*Yapılacak işler*:
• a. John Pilger hakkındaki yazıya göre Pilger'in Vietnam ziyaretinde çektiği 1970 yapımı belgeselin adı ne?
• b. John Pilger hakkındaki yazıya kaldığı yerden devam edin.

*Verilen yazı*:
YÜKSEL DURGUT | YORUM
“Medyanın çoğu, arada bir onurlu istisnalar dışında, kurulu düzenin ve gücün bir uzantısıdır.”
Bu sözler kısa süre önce hayatını kaybeden özellikle medya çalışanlarının yakından tanıdığını düşündüğüm Avustralyalı gazeteci, yazar ve belgesel yapımcısı John Pilger’e ait. Pilger, emperyalist ve sömürgeci bir gündemle hareket ettiğini düşündüğü Amerika, Avustralya ve İngiliz dış politikasını eleştiren tanınmış bir gazeteci. Pilger, şöhretinin zirvesindeyken baskıcı rejimlerin savunuculuğuna soyunmuş olsa da insan hakları ihlallerine karşı ilkeli bir savunucuydu.
Kendi ülkesinin Avustralya yerlilerine yönelik muamelesini eleştirdi. Kendisini uluslararası alanda bu kadar bilinir yapan ise Kamboçya soykırımına ilişkin haberleri oldu. Vietnam’a yaptığı bir ziyaret sırasında çektiği 1970 yapımı Sessiz İsyan ile başlayan belgesel yapımcılığı 50’den fazlasıyla devam etti.

[Bir veri kümesinden satırlar]
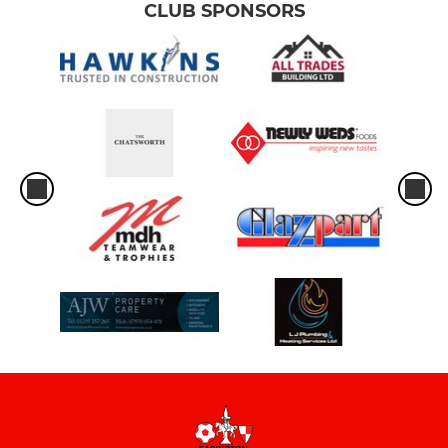
CLUB SPONSORS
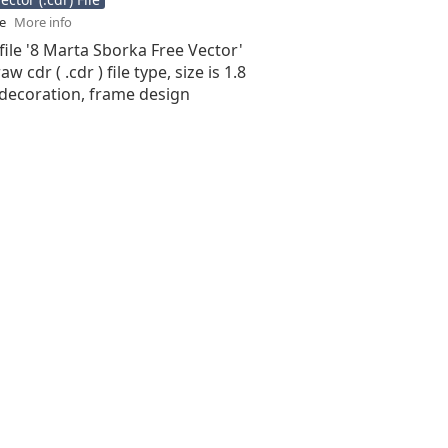
se
More info
file '8 Marta Sborka Free Vector'
aw cdr ( .cdr ) file type, size is 1.8
decoration, frame design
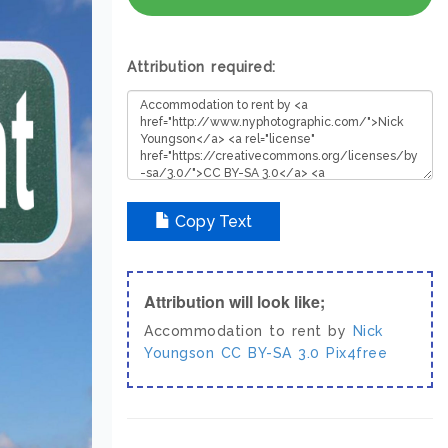
Attribution required:
Copy Text
Attribution will look like;
Accommodation to rent by
Nick
Youngson
CC BY-SA 3.0
Pix4free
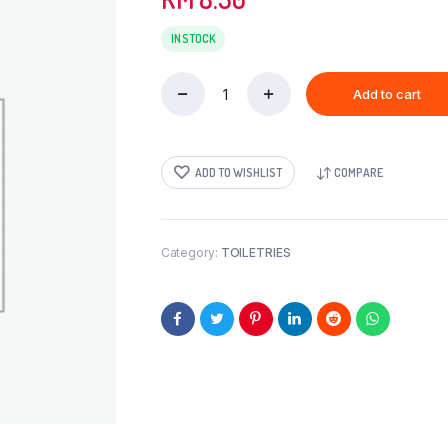
IN STOCK
Add to cart
CILI
TISS-
6s
quantity
ADD TO WISHLIST
COMPARE
Category:
TOILETRIES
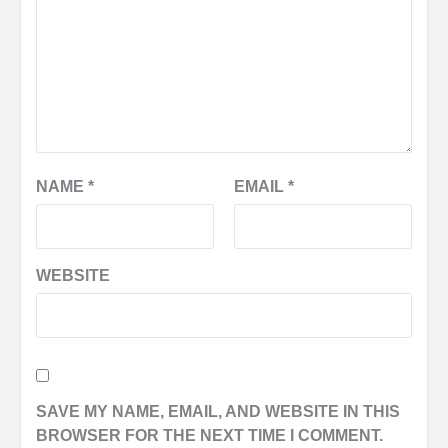
NAME
*
EMAIL
*
WEBSITE
SAVE MY NAME, EMAIL, AND WEBSITE IN THIS
BROWSER FOR THE NEXT TIME I COMMENT.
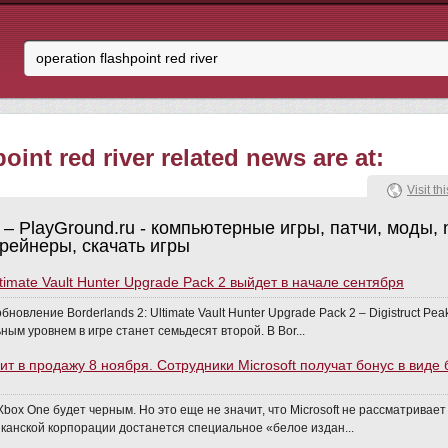
oint red river related news are at:
Visit thi
– PlayGround.ru - компьютерные игры, патчи, моды, 
трейнеры, скачать игры
ltimate Vault Hunter Upgrade Pack 2 выйдет в начале сентября
бновление Borderlands 2: Ultimate Vault Hunter Upgrade Pack 2 – Digistruct Pe
ым уровнем в игре станет семьдесят второй. В Bor...
ит в продажу 8 ноября. Сотрудники Microsoft получат бонус в виде
box One будет черным. Но это еще не значит, что Microsoft не рассматривае
канской корпорации достанется специальное «белое издан...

*Numaralı cevaplar*:
• a. Sessiz İsyan.

• b.
“Bir gazetecinin, verdiği haberin gizli amacını ve bu haberi besleyen mitolojiyi anlamadan kendisini sadece bir haberci olarak görmesi yeterli değildir.” diye yazmıştı X’teki profilinin altına. Yazdıkları her zaman desteklenmese de araştırmaları sonucunda ortaya koydukları hayranlık bırakan bir gazeteciydi ve 30 Aralık’ta 84 yaşında hayatını kaybetti.
Pilger’in çalışmaları bir zamanlar, gazetelerin milyonlarca sattığı ve sadece üç kanallı karasal televizyonun olduğu bir dönemde yazılı ve görsel medyada büyük bir figürdü. Siyasiler ve uzmanlar Pilger’ı gazeteciliğin etik değerlerine sadık olması ve dürüstlüğü nedeniyle överlerdi ancak izlediği politikalarını asla kabul etmezlerdi.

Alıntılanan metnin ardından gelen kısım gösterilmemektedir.